══ Data for analysis ══

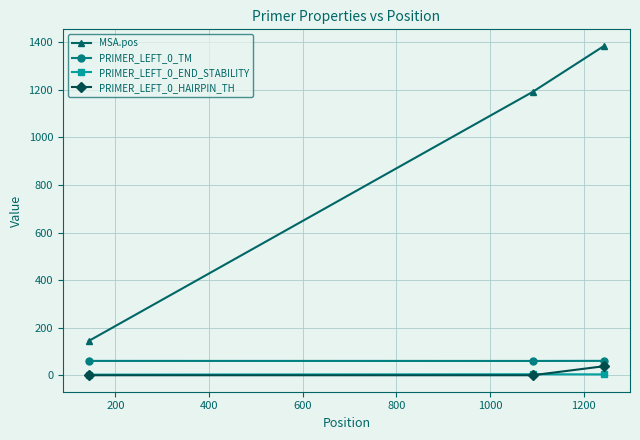

At how many categories does at least one series exceed 77?

3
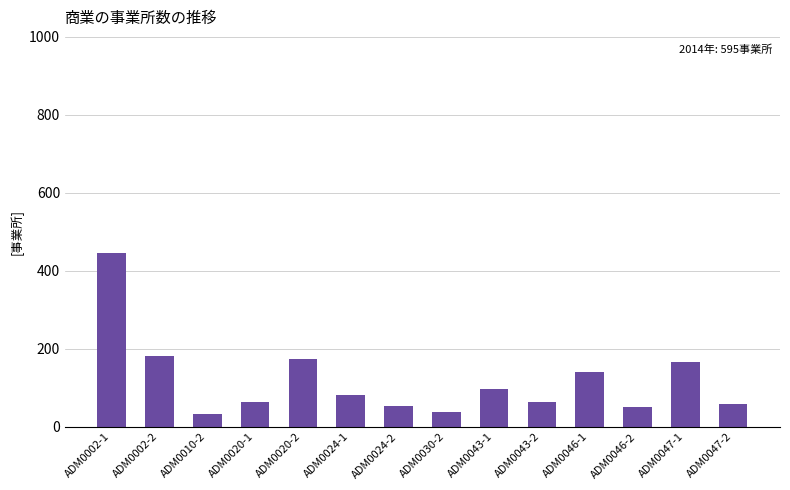

Approximately how many times larger is the value at ADM0020-2 compared to ADM0046-2?

3.5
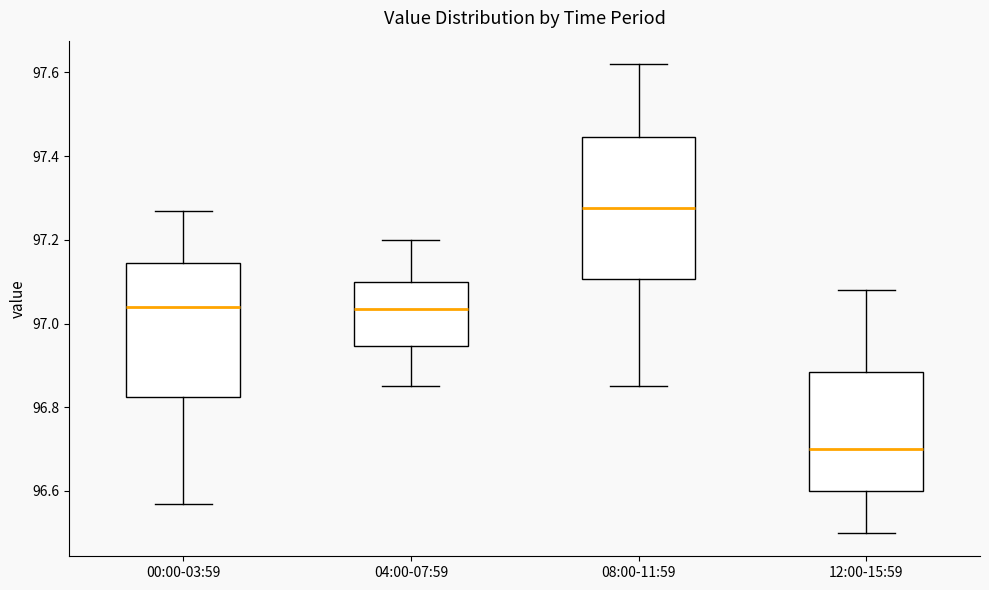

Reading left to right, transcribe this box plot: for each box, give where its median line is, the range the box spans, and where its two whiskers end, as read against the y-axis. The values are not printed on the chart, so give them approximately, as read against the axis.

00:00-03:59: median 97.04, box 96.82 to 97.14, whiskers 96.58 to 97.28
04:00-07:59: median 97.04, box 96.94 to 97.10, whiskers 96.86 to 97.20
08:00-11:59: median 97.28, box 97.10 to 97.44, whiskers 96.86 to 97.62
12:00-15:59: median 96.70, box 96.60 to 96.88, whiskers 96.50 to 97.08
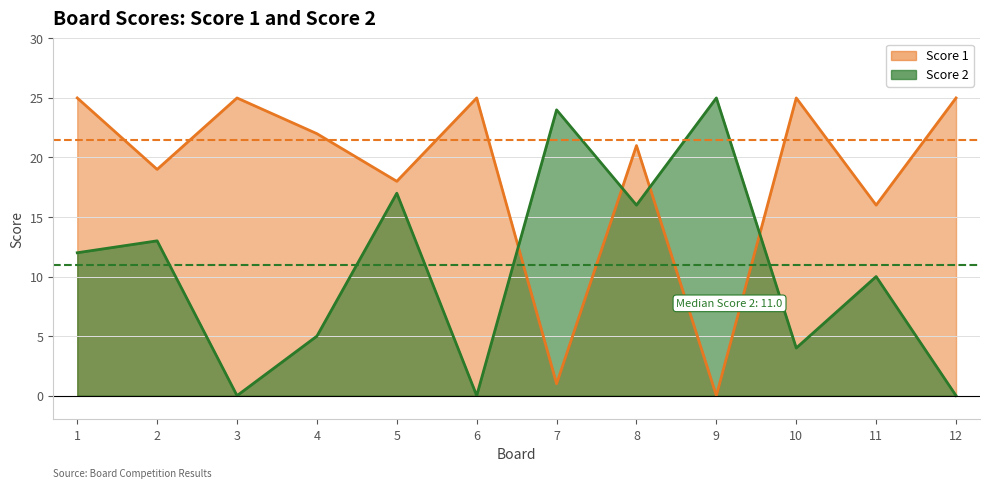

What is the total value across all series at 7?

25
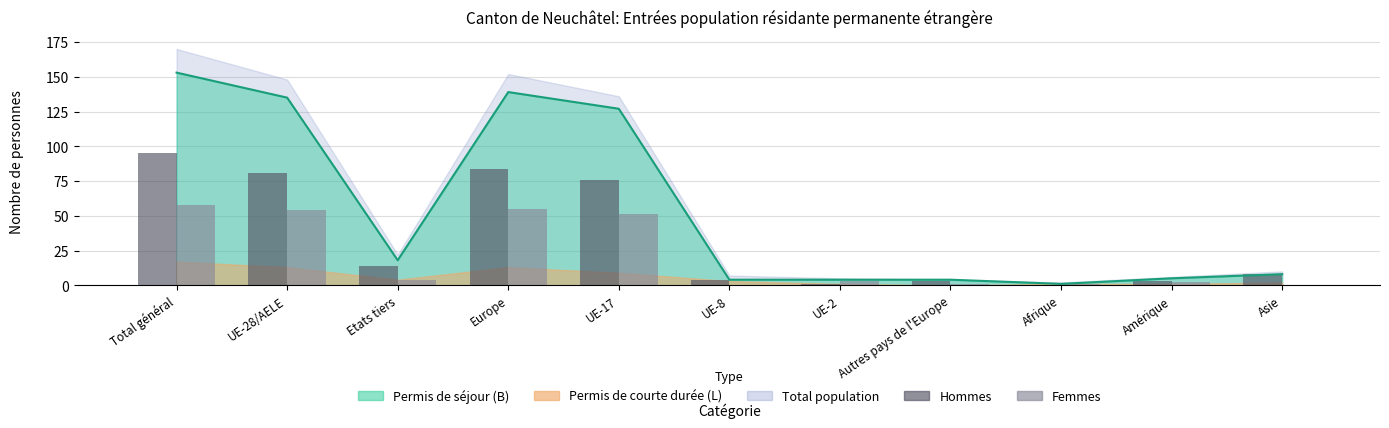

What is the value of the Permis de séjour (B) — ligne bar at the 7th from the left?

4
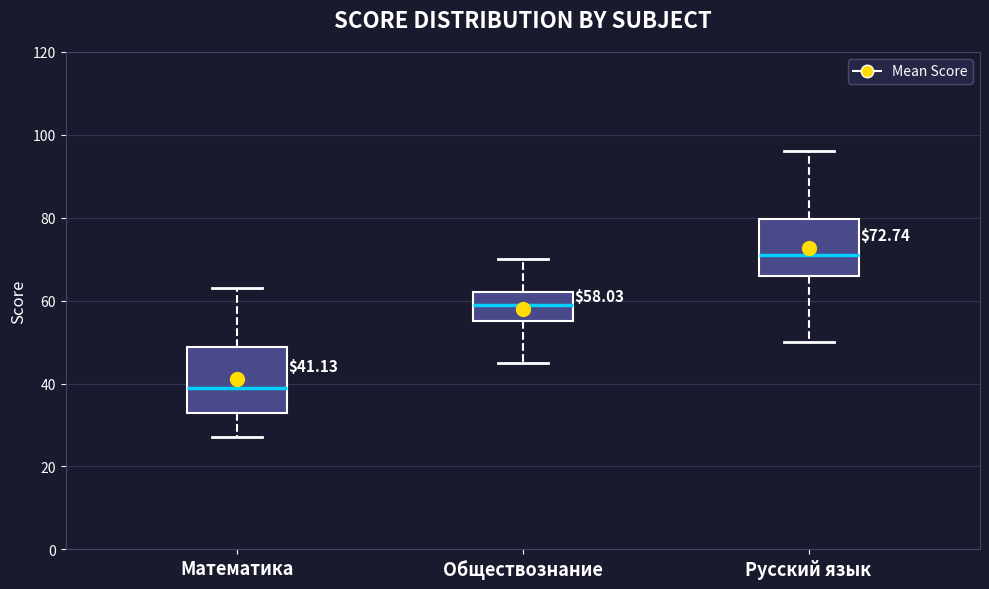

Which box's median line is the lowest?

Математика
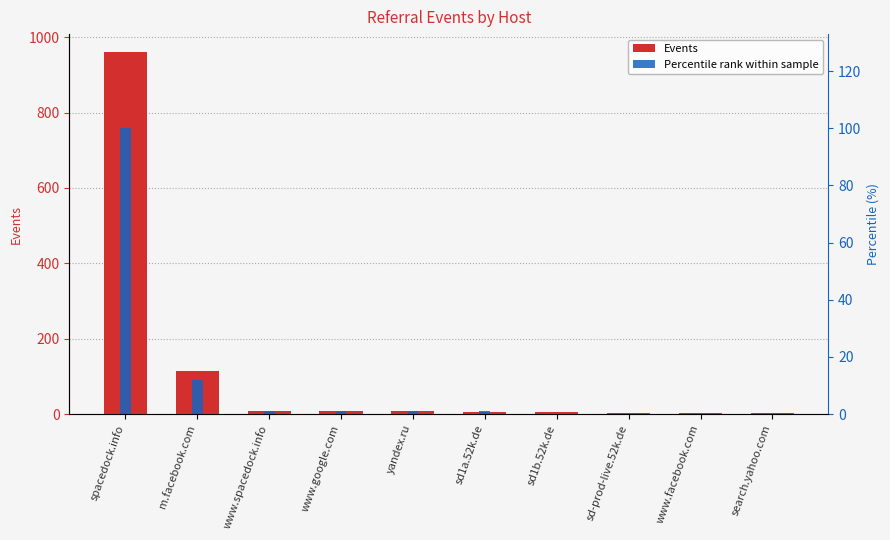

What is the highest value of the Percentile rank within sample series?

100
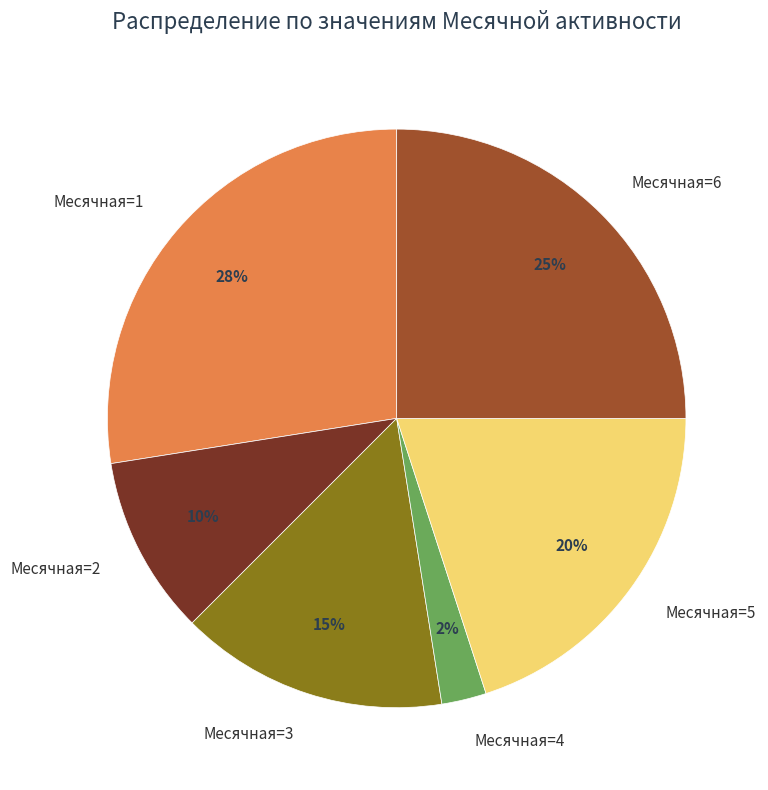

How many segments does this pie chart have?

6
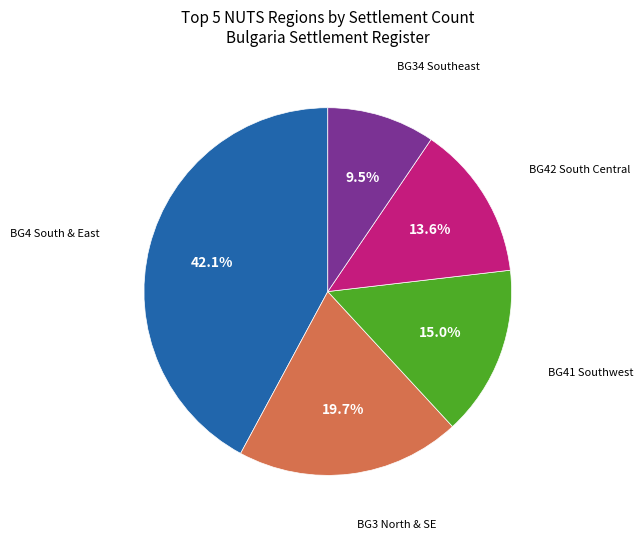

Does any single category account for the majority?

No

═══

## Your task
Update all the entries above by replacing every instance of "series" with "dataset" and leaving everything else unchanged. Omit the pictures from your answer.

## Task result
At how many categories does at least one dataset exceed 77?

3

Approximately how many times larger is the value at ADM0020-2 compared to ADM0046-2?

3.5

Reading left to right, transcribe this box plot: for each box, give where its median line is, the range the box spans, and where its two whiskers end, as read against the y-axis. The values are not printed on the chart, so give them approximately, as read against the axis.

00:00-03:59: median 97.04, box 96.82 to 97.14, whiskers 96.58 to 97.28
04:00-07:59: median 97.04, box 96.94 to 97.10, whiskers 96.86 to 97.20
08:00-11:59: median 97.28, box 97.10 to 97.44, whiskers 96.86 to 97.62
12:00-15:59: median 96.70, box 96.60 to 96.88, whiskers 96.50 to 97.08

What is the total value across all dataset at 7?

25

What is the value of the Permis de séjour (B) — ligne bar at the 7th from the left?

4

Which box's median line is the lowest?

Математика

What is the highest value of the Percentile rank within sample dataset?

100

How many segments does this pie chart have?

6

Does any single category account for the majority?

No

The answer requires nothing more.